▶ **WHAT THIS TASK INVOLVES**: Show each line of the entries below in which the word "residential" appears.

▶ **MATERIAL FOR THE TASK**:
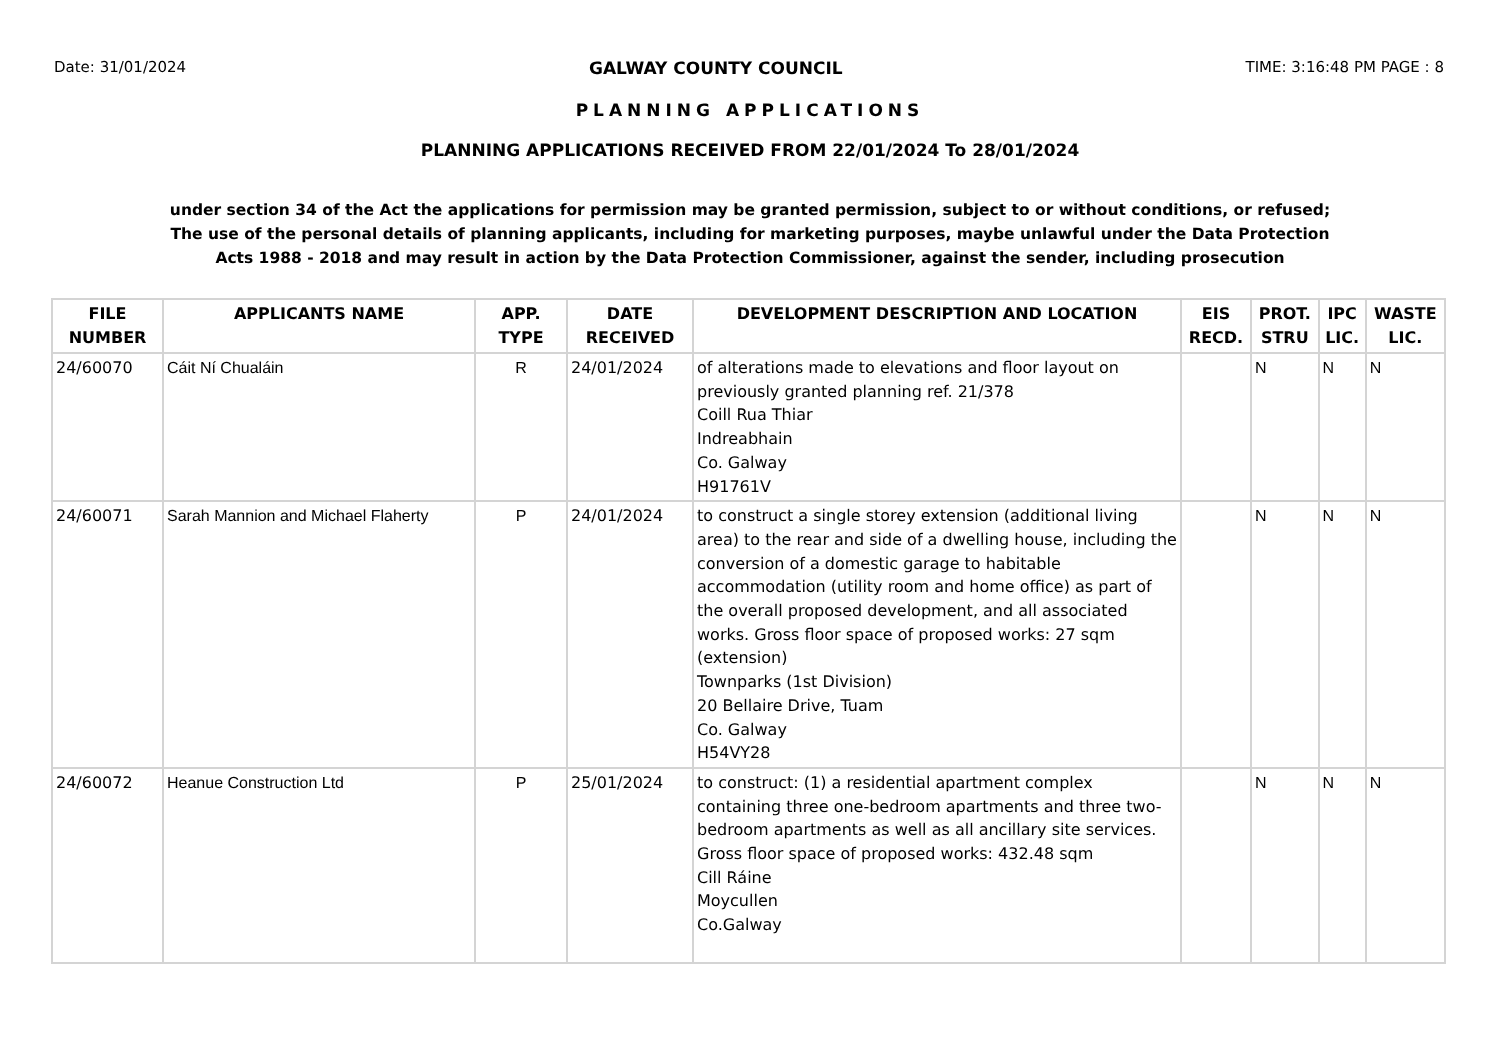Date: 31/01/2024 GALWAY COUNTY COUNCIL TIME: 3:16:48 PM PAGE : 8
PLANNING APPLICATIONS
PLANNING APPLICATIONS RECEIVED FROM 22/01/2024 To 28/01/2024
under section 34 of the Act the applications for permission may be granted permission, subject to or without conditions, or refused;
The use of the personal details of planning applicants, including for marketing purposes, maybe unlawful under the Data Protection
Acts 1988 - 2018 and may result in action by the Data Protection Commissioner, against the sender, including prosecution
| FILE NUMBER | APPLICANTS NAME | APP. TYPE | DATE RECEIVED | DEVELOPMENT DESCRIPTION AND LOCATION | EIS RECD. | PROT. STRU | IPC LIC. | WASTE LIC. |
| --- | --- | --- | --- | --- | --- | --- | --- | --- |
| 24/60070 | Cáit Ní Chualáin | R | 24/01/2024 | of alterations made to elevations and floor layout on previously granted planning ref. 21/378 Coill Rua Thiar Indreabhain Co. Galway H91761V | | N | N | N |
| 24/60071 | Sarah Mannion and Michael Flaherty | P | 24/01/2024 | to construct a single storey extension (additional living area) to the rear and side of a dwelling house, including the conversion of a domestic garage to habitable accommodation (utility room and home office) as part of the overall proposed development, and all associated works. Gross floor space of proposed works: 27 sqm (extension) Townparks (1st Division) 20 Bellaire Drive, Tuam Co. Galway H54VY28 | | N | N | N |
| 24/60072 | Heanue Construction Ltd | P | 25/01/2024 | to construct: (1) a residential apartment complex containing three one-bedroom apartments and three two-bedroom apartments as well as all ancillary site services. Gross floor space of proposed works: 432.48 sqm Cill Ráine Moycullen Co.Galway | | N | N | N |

==

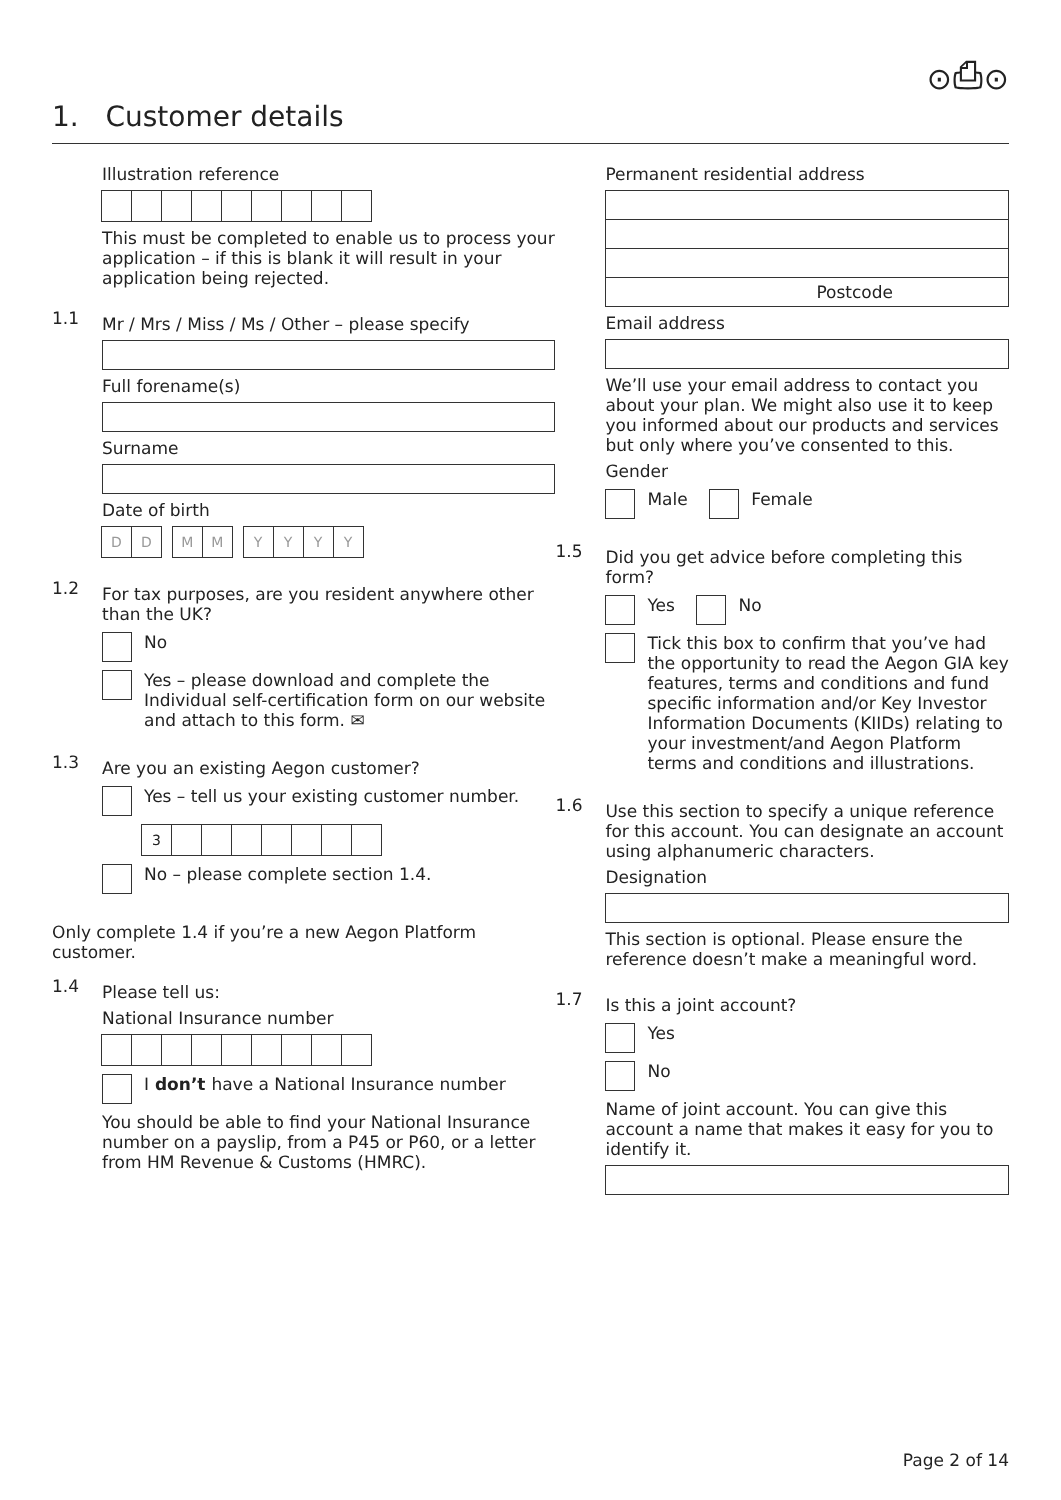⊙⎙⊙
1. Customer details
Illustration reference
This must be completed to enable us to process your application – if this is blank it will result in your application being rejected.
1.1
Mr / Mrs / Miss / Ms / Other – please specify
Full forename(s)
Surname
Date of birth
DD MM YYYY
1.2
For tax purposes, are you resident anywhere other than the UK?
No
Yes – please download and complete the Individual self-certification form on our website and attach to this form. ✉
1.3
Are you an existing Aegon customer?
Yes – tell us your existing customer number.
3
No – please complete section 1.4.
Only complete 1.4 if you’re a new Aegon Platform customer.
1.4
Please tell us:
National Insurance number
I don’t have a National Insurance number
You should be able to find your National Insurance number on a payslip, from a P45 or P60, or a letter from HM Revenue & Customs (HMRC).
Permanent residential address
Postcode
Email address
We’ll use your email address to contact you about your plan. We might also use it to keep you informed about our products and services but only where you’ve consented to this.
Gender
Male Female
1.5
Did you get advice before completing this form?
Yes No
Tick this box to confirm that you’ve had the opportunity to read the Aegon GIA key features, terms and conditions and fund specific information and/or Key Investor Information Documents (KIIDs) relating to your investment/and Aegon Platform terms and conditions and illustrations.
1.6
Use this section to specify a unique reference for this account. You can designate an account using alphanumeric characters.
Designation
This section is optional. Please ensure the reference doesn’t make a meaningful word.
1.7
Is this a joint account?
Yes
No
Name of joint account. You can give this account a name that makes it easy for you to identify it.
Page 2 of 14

▶ **WRITTEN RESPONSE**:
| 24/60072 | Heanue Construction Ltd | P | 25/01/2024 | to construct: (1) a residential apartment complex containing three one-bedroom apartments and three two-bedroom apartments as well as all ancillary site services. Gross floor space of proposed works: 432.48 sqm Cill Ráine Moycullen Co.Galway | | N | N | N |
Permanent residential address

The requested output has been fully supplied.